The slowness of baseball doesn’t seem such a problem if one goes to the park to watch a game. The punishment of the commercials, with their dreary repetition, makes it so. (Speaking of punishment, on my recent trips to Wrigley Field to watch the Cubs, I note that management, on the mistaken assumption that it is enhancing the entertainment value of the outing, has decided to play thunderous rock music between innings, making conversation about the game and about anything else impossible.)

But the solution of the between-inning and pitching-change commercial breaks that lengthen the time of baseball games is really quite simple. Give me a drum roll here: It’s called reading. Keep a magazine or lightish book on your lap during these breaks, as I invariably do, and revert to it during them. You can usually get in a page of reading during commercial breaks, and sometimes even get in a brief paragraph between foul balls during a lengthy, or what these days is called a quality, at bat.

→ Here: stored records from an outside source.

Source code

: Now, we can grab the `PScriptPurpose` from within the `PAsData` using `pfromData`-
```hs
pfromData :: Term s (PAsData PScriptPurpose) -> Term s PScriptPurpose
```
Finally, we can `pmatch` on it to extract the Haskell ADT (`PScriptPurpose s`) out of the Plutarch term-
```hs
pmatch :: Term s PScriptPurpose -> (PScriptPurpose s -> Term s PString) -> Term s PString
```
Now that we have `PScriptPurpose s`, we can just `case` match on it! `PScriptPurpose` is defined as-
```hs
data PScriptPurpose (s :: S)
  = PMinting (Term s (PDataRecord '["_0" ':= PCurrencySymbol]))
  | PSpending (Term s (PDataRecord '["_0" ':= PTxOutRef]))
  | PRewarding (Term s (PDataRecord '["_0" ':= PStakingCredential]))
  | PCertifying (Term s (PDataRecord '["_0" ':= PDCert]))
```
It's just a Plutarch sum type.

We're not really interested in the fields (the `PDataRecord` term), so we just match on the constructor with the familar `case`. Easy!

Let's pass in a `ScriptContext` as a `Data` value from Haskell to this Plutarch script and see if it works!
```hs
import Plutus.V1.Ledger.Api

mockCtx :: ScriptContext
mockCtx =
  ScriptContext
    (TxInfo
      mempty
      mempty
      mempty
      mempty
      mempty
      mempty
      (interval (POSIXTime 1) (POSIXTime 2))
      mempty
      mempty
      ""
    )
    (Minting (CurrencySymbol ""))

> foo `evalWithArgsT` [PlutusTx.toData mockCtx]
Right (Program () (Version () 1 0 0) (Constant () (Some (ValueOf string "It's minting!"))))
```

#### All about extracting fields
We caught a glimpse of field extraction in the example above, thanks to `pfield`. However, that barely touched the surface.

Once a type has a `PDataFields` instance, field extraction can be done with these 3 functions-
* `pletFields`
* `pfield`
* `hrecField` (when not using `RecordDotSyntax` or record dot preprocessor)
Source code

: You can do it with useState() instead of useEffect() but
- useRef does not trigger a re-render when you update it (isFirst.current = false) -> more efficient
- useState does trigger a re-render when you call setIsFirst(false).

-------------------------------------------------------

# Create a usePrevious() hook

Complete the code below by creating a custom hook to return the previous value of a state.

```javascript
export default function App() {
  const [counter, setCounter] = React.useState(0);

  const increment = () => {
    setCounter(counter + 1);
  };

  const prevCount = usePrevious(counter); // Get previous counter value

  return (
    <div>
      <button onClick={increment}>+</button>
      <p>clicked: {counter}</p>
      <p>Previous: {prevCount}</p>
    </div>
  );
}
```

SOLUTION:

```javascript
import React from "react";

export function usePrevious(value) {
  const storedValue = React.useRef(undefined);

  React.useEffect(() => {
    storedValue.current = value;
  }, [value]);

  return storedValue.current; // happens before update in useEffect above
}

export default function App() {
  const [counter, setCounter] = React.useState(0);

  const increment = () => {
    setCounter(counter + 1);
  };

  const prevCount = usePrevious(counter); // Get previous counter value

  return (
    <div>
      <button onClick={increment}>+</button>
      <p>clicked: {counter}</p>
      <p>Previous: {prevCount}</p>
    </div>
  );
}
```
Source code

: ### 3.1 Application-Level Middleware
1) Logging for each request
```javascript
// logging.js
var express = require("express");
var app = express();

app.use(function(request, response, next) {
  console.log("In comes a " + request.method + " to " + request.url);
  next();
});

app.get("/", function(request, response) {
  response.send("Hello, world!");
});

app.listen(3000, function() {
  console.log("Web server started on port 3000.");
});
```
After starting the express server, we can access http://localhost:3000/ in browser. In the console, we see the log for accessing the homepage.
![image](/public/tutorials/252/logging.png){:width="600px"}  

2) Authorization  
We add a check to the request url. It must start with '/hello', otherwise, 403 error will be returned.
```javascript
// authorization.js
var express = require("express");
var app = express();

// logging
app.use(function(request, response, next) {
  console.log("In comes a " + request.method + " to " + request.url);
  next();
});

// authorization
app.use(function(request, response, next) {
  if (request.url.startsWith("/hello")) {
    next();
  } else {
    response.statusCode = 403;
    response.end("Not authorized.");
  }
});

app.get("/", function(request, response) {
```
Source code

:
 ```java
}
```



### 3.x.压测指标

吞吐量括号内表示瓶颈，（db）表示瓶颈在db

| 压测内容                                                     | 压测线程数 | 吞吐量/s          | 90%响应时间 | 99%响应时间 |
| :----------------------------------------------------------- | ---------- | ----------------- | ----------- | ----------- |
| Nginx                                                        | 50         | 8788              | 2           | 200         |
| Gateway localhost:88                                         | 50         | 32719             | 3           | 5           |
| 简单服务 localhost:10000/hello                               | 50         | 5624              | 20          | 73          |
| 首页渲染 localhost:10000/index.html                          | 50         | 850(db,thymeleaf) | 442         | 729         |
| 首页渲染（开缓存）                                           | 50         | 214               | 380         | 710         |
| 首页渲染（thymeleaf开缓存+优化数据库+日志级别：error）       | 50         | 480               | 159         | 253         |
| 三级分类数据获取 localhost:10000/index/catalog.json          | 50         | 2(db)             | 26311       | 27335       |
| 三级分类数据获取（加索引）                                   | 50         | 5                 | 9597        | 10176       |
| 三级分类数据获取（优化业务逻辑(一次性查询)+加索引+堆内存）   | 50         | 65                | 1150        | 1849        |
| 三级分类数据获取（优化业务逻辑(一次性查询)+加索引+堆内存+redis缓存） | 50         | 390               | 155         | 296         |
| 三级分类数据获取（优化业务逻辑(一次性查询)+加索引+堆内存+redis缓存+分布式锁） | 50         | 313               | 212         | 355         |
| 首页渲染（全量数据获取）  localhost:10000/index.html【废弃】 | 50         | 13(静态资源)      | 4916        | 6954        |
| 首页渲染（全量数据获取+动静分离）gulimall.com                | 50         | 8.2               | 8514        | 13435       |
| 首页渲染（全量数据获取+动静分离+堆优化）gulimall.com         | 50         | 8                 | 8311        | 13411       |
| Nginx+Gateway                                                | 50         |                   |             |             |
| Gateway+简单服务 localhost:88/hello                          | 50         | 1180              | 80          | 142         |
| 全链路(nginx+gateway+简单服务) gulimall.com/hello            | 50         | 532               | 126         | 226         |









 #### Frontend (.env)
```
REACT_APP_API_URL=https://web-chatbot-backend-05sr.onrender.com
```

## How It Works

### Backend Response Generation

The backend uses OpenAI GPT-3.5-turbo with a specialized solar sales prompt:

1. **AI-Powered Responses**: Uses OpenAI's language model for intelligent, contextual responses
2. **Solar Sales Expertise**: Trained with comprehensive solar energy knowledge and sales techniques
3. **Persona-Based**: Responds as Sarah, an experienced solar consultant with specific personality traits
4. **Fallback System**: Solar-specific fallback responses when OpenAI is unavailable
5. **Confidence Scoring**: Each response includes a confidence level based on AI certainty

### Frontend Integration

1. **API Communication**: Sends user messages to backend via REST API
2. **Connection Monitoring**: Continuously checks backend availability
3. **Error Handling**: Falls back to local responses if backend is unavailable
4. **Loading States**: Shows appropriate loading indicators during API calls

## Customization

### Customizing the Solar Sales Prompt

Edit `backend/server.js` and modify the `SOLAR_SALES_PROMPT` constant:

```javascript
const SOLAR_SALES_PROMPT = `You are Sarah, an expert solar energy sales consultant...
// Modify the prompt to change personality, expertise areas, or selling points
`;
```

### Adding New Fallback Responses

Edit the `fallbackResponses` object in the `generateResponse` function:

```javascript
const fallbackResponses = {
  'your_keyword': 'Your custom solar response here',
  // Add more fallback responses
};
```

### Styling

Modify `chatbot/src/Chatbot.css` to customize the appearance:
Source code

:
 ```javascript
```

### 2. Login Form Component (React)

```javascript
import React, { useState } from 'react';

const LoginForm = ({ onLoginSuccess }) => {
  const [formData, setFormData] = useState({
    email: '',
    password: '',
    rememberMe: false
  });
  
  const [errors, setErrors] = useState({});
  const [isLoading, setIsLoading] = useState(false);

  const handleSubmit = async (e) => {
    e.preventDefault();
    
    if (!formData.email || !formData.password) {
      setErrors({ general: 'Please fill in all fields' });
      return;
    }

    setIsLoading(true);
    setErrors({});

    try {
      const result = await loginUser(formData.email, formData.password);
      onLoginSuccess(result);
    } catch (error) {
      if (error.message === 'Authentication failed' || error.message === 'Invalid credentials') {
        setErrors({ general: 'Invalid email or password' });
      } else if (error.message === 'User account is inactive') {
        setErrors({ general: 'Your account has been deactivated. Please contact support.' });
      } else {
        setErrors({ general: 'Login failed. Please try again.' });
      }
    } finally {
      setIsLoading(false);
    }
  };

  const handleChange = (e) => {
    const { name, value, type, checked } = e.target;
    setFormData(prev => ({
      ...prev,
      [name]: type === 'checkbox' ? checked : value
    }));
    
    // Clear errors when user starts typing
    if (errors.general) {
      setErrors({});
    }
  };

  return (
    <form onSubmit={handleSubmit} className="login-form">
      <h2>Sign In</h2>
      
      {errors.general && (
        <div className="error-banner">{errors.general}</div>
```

Baseball, like 19th-century novels, has always contained its longueurs, or dullish, if sometimes necessary, stretches: the foul balls, the trips by managers and pitching coaches to the mound, and now the camera reviews of challenged umpire calls. It’s part of the deal and for most of us not too much to have to put up with in exchange for witnessing a game of great difficulty—as has often been remarked, if a batter gets a hit one of three times at bat, he’s thought immensely successful—and impressive subtlety played with astonishing skill. If the game is too slow for you, best perhaps to walk away and to turn instead to wrestling or mixed martial arts or perhaps choose a becalming participatory sport: checkers or tiddlywinks. You won’t, I’m fairly sure, be missed.

Joseph Epstein, a contributing editor to THE WEEKLY STANDARD, is the author, most recently, of Wind Sprints: Essays.